Так, теперь в аппаратную. Там, за пультом выдачи, сидел только бедный Костя, взъерошенный, с красными глазами, и всем видом показывал жертвенность своей работы: мол, сутки на выдаче — это вам не кот начихал. Если бы не я…
— Костян, этот сюжет пойдет третьим. Позаботься о том, чтобы его никто до этого не увидел.
— Старик, так дела не делаются. Я, ты знаешь, еще пока не хочу быть уволенным. Неизвестный материал я не имею права выпускать в эфир.
— Тебе мало того, что я его видел?
— Мне-то не мало, а вот шефу… Я должен знать, кто корреспондент, оператор, монтажер. Здесь ничего не написано.
— Корреспондент анонимный.
— Вот! Тогда точно уволят!
— Да никто тебя не уволит. Все под мою ответственность.
— Под твою! Кассеты-то ставлю я!
— Ну хочешь, я буду их ставить? Я многостаночник. Не впервой как-никак. И полномочия для этого, имеются. В общем, на сегодня я тебя отпускаю.
— Отпускаешь? Ты в своем уме?
— Представь себе, да. Если ты не хочешь брать на себя ответственность — не бери, никто тебя не упрекает. Все на мне. Ты понял?
— Ни хрена не понял. Что ты из-за этого сюжета так заморачиваешься?
— Не бери в голову. Забей.
— А я и на самом деле сейчас с радостью бы домой поехал. Спать жутко хочется. Ты же знаешь, я здесь две смены подряд…
— Уж как не знать твой самоотверженный трудовой подвиг.
— Ты уверен, что завтра выговора не будет?
— Ну какая же ты дубина все- таки! Сказано, что не будет, значит, не будет! Нам завтра спасибо скажут. Иди отдыхай, высыпайся. И чтоб послезавтра как огурчик!
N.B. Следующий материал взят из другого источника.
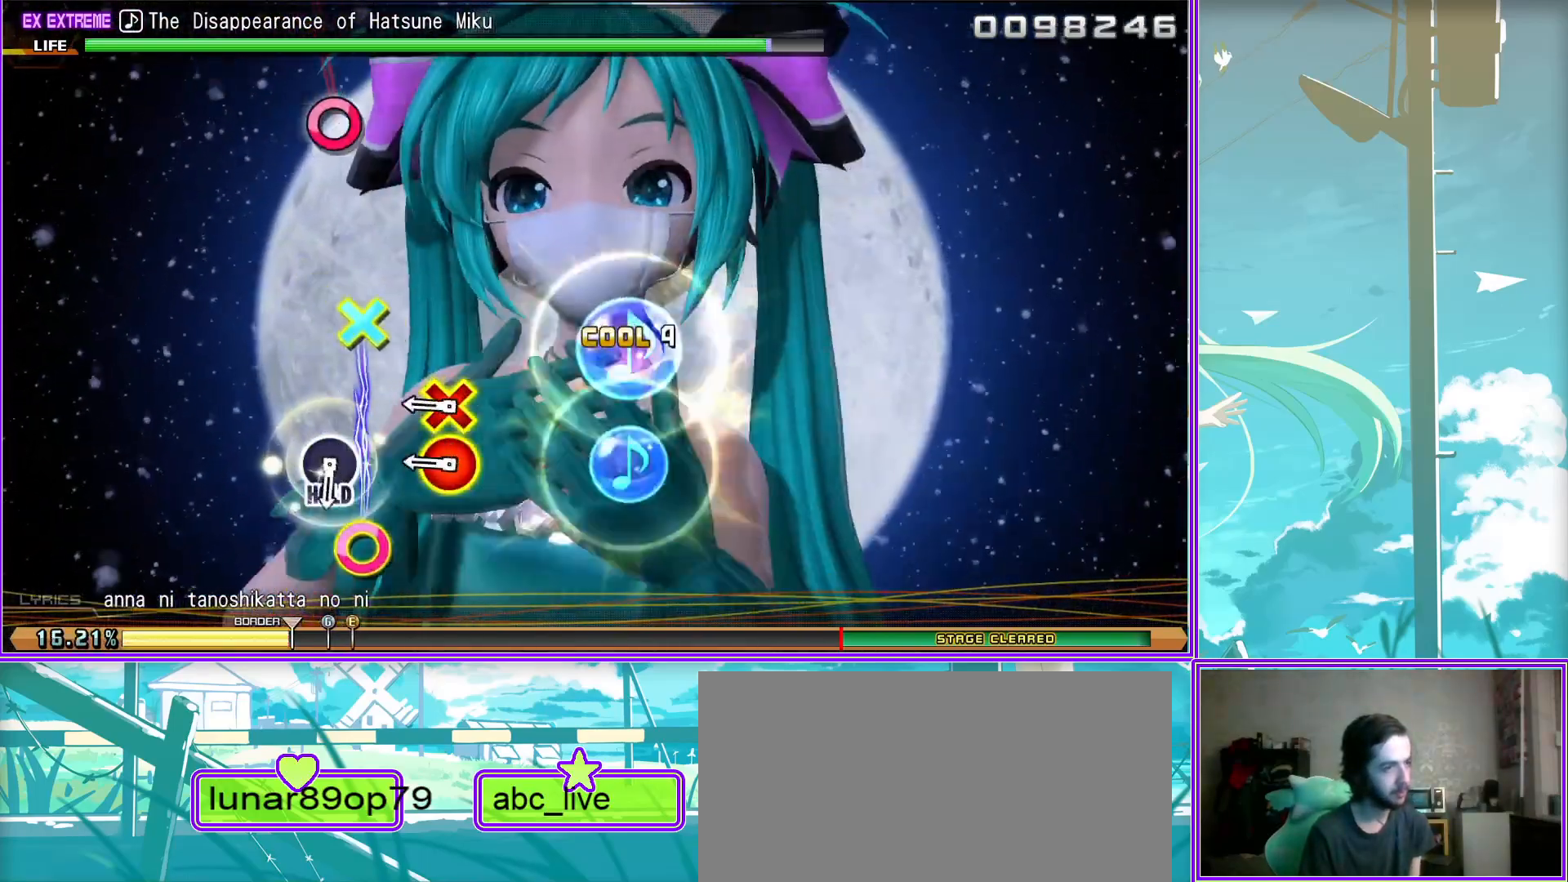
{"buttons": ["L2"], "left_stick": "center", "right_stick": "center", "events": [[150, "L2", "down"], [300, "CIRCLE", "up"]]}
— Уж не сомневайся, начальник! Ни пуха! Прощай, любить не обязуйся…
Счастливый Костян схватил куртку и вылетел из своего «карцера». Жора принял на себя командование кораблем. Плюхнулся в старое кожаное кресло, и чувство значительности и могущества захлестнуло его. Он щелкнет кнопкой, и на тысячах экранов появится то, что он, Жора, захочет. Быть выдающимся режиссером — это быть почти богом. Только на следующий день «почти бог» может увидеть на стене приказ об увольнении — за самодеятельность.